■ GIVEN TEXT:
━━━━━━

VCE Specialist 3/4 Question Thread!

[sin0001]

Edit: I have a question, if two particles are going to collide, do we equate their position vectors or velocity vectors? I always thought it was velocity, but this question says position. In what scenarios (not really sure how to describe this question) do we use velocity vector opposed to position vector for something? Thanks.

You equate the position vectors, because when two particles collide, they'll be at the same place at the same time. The only question I can think of, which would require you to equate the velocity vectors could be: Find the time at which the direction of motion of the particles is equal.
Hope that helped!

[SocialRhubarb]

The only question I can think of, which would require you to equate the velocity vectors could be: Find the time at which the direction of motion of the particles is equal.
Hope that helped!

Actually, if you were trying to find a point where the direction of motion is equal, you wouldn't be equating the velocity vectors because they can have different magnitudes while having the same direction. You'd probably finding points where the derivative of y with respect to x (dy/dx) is equal and then checking that they are both moving in the same direction along that path, as when dy/dx is equal they could actually also be going in exactly opposite directions.

[sin0001]

Actually, if you were trying to find a point where the direction of motion is equal, you wouldn't be equating the velocity vectors because they can have different magnitudes while having the same direction. You'd probably finding points where the derivative of y with respect to x (dy/dx) is equal and then checking that they are both moving in the same direction along that path, as when dy/dx is equal they could actually also be going in exactly opposite directions.

Touché!
Need help with Heffernan Exam 1 (2010):
For 9b (attached), I used both the roots of 4cis(pi/3), but in the solutions they have just used one...
I know I'm wrong (coz I'm getting 4 solutions for a quadratic), but can someone clarify why?
Solutions are attached too.

[Stevensmay]

Touché!
Need help with Heffernan Exam 1 (2010):
For 9b (attached), I used both the roots of 4cis(pi/3), but in the solutions they have just used one...
I know I'm wrong (coz I'm getting 4 solutions for a quadratic), but can someone clarify why?
Solutions are attached too.

Can I ask how you got two roots from
Using De Moivre's theorem we get

EDIT: Apologies, I should have been clearer and mentioned the equivalence the two solutions would eventually present.

[sin0001]

Can I ask how you got two roots from
Using De Moivre's theorem we get

I got 2cis(pi/6) and 2cis(7pi/6) as the roots

[lzxnl]

I got 2cis(pi/6) and 2cis(-5pi/6) as the roots

domain of the argument?

[ahat]

Could you please scrutinise my method and point out my mistakes for this question:

Three points:
P(0,1,1)
Q(1,3,-1)
R(2,2,5)
Find the coordinates of a point M on that is closest to point Q.

━━━━━━

■ DATA EXTRACT:
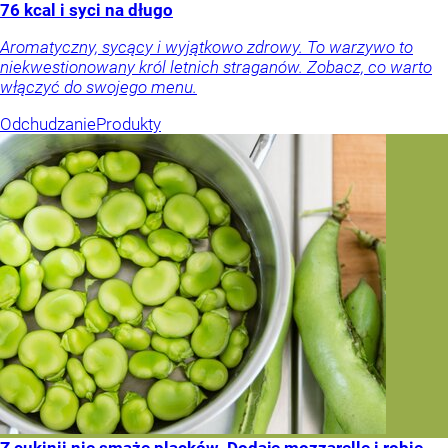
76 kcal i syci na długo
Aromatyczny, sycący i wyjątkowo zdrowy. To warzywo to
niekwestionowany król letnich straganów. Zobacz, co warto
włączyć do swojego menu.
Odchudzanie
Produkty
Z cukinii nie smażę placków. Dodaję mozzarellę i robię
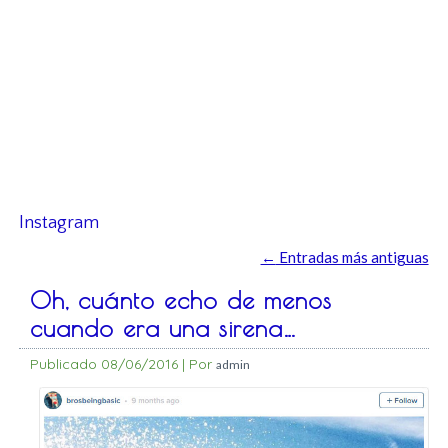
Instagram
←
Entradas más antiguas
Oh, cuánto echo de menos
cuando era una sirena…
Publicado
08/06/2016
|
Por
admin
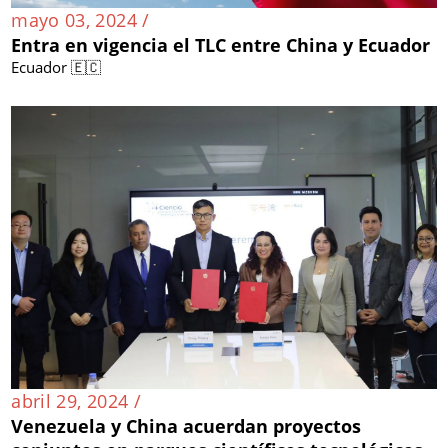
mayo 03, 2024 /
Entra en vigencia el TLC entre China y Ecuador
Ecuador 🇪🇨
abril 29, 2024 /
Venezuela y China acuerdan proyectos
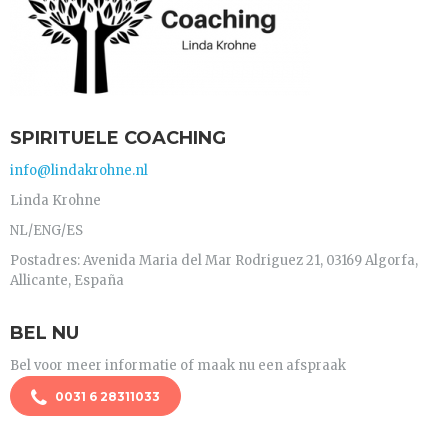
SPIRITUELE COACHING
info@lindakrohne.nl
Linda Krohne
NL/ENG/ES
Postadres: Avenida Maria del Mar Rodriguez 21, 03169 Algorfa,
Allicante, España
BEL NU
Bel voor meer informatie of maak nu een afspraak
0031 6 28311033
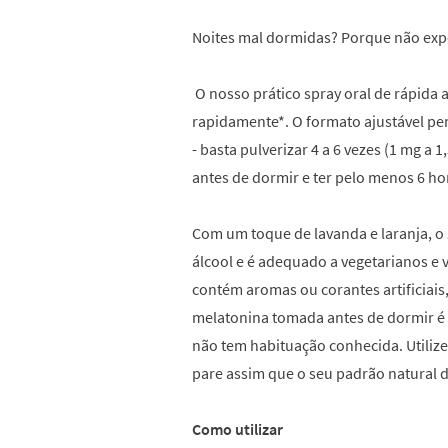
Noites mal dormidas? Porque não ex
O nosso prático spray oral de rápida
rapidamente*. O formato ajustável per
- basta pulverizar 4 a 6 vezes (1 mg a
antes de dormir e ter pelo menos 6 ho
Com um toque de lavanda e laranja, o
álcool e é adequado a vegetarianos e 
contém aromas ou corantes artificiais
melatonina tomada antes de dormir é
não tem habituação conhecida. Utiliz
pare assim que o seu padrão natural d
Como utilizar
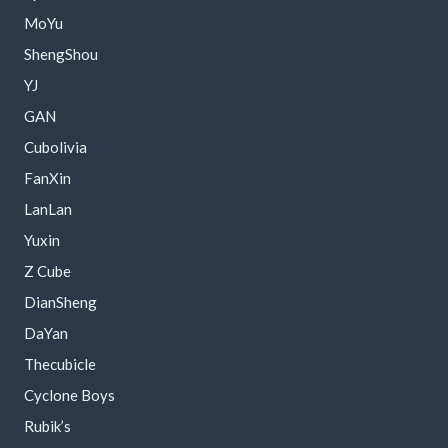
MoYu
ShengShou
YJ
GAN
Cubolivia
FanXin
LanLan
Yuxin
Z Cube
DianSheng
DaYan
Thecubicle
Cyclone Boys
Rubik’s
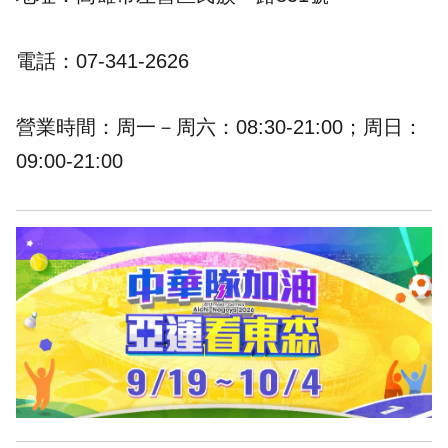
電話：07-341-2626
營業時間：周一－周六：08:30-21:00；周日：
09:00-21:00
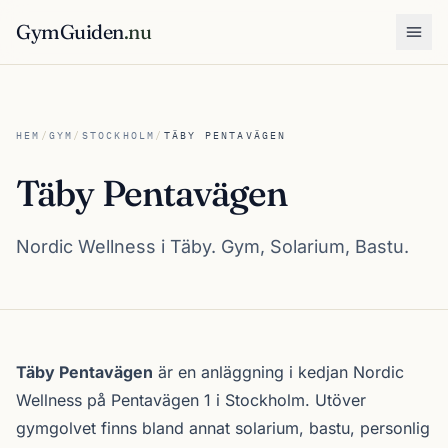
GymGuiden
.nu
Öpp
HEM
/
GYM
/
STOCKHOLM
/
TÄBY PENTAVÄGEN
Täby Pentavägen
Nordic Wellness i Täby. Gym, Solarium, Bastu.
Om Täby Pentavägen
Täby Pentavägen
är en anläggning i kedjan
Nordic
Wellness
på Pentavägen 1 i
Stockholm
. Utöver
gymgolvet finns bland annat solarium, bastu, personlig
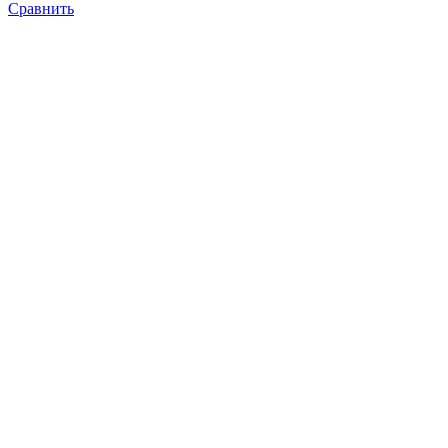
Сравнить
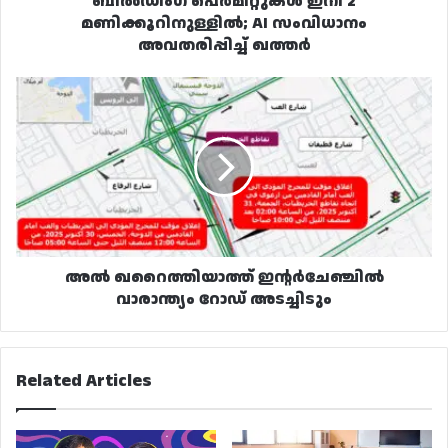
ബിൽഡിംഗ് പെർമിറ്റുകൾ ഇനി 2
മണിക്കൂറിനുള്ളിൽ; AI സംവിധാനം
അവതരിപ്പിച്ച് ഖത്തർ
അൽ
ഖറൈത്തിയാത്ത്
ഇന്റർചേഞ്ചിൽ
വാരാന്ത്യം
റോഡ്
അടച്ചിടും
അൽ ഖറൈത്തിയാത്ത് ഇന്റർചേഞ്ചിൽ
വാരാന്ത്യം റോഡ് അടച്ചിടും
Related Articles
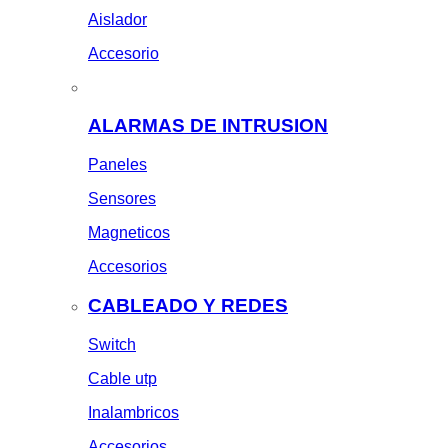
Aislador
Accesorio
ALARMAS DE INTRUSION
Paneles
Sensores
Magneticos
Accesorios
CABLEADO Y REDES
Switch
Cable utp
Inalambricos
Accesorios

━━━━━━

■ TASKS FOR THIS EXERCISE:
A - Answer these from the forum thread:
(i) Why are position vectors equated when two particles collide?
(ii) Which exam does the post beginning "Touché!" ask for help with?
(iii) What three points are given in the last post?
B - Quote, line for line, all the text read from the records above. Leave the pictures out.

■ ANSWERS TO THE EXERCISE:
A -
(i) When two particles collide, they are at the same place at the same time.
(ii) Heffernan Exam 1 (2010).
(iii) P(0,1,1), Q(1,3,-1) and R(2,2,5).

B -
76 kcal i syci na długo
Aromatyczny, sycący i wyjątkowo zdrowy. To warzywo to
niekwestionowany król letnich straganów. Zobacz, co warto
włączyć do swojego menu.
Odchudzanie
Produkty
Z cukinii nie smażę placków. Dodaję mozzarellę i robię
Instagram
←
Entradas más antiguas
Oh, cuánto echo de menos
cuando era una sirena…
Publicado
08/06/2016
|
Por
admin
mayo 03, 2024 /
Entra en vigencia el TLC entre China y Ecuador
Ecuador 🇪🇨
abril 29, 2024 /
Venezuela y China acuerdan proyectos
SPIRITUELE COACHING
info@lindakrohne.nl
Linda Krohne
NL/ENG/ES
Postadres: Avenida Maria del Mar Rodriguez 21, 03169 Algorfa,
Allicante, España
BEL NU
Bel voor meer informatie of maak nu een afspraak
0031 6 28311033
Noites mal dormidas? Porque não ex
O nosso prático spray oral de rápida
rapidamente*. O formato ajustável per
- basta pulverizar 4 a 6 vezes (1 mg a
antes de dormir e ter pelo menos 6 ho
Com um toque de lavanda e laranja, o
álcool e é adequado a vegetarianos e 
contém aromas ou corantes artificiais
melatonina tomada antes de dormir é
não tem habituação conhecida. Utiliz
pare assim que o seu padrão natural d
Como utilizar
MoYu
ShengShou
YJ
GAN
Cubolivia
FanXin
LanLan
Yuxin
Z Cube
DianSheng
DaYan
Thecubicle
Cyclone Boys
Rubik’s
電話：07-341-2626
營業時間：周一－周六：08:30-21:00；周日：
09:00-21:00
GymGuiden
.nu
Öpp
HEM
/
GYM
/
STOCKHOLM
/
TÄBY PENTAVÄGEN
Täby Pentavägen
Nordic Wellness i Täby. Gym, Solarium, Bastu.
Om Täby Pentavägen
Täby Pentavägen
är en anläggning i kedjan
Nordic
Wellness
på Pentavägen 1 i
Stockholm
. Utöver
gymgolvet finns bland annat solarium, bastu, personlig
Сравнить
ബിൽഡിംഗ് പെർമിറ്റുകൾ ഇനി 2
മണിക്കൂറിനുള്ളിൽ; AI സംവിധാനം
അവതരിപ്പിച്ച് ഖത്തർ
അൽ
ഖറൈത്തിയാത്ത്
ഇന്റർചേഞ്ചിൽ
വാരാന്ത്യം
റോഡ്
അടച്ചിടും
അൽ ഖറൈത്തിയാത്ത് ഇന്റർചേഞ്ചിൽ
വാരാന്ത്യം റോഡ് അടച്ചിടും
Related Articles
Aislador
Accesorio
ALARMAS DE INTRUSION
Paneles
Sensores
Magneticos
Accesorios
CABLEADO Y REDES
Switch
Cable utp
Inalambricos
Accesorios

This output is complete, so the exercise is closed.